------ Task input ------
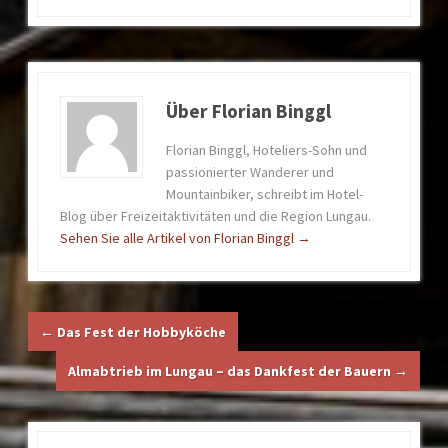
Über Florian Binggl
Florian Binggl, Hoteliers-Sohn und
passionierter Wanderer und
Mountainbiker, schreibt im Hotel-
Blog über Freizeitaktivitäten und die Region Lungau.
Sehen Sie alle Artikel von Florian Binggl
→
←
Das Fest der Hobbyköche
Almabtrieb im Lungau – das Dankfest der Bauern
→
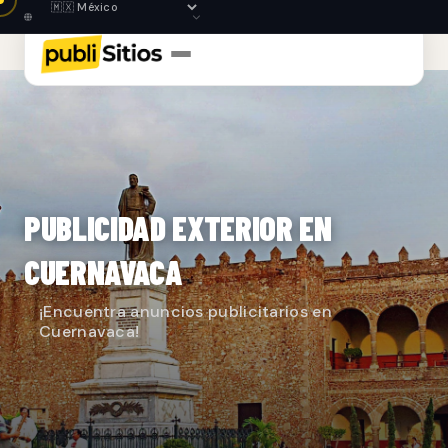
PUBLICIDAD EXTERIOR EN
CUERNAVACA
¡Encuentra anuncios publicitarios en
Cuernavaca!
------
Activity:
Gather up, from the records above, each line where the word "Florian" appears.

Written solution:
Über Florian Binggl
Florian Binggl, Hoteliers-Sohn und
Sehen Sie alle Artikel von Florian Binggl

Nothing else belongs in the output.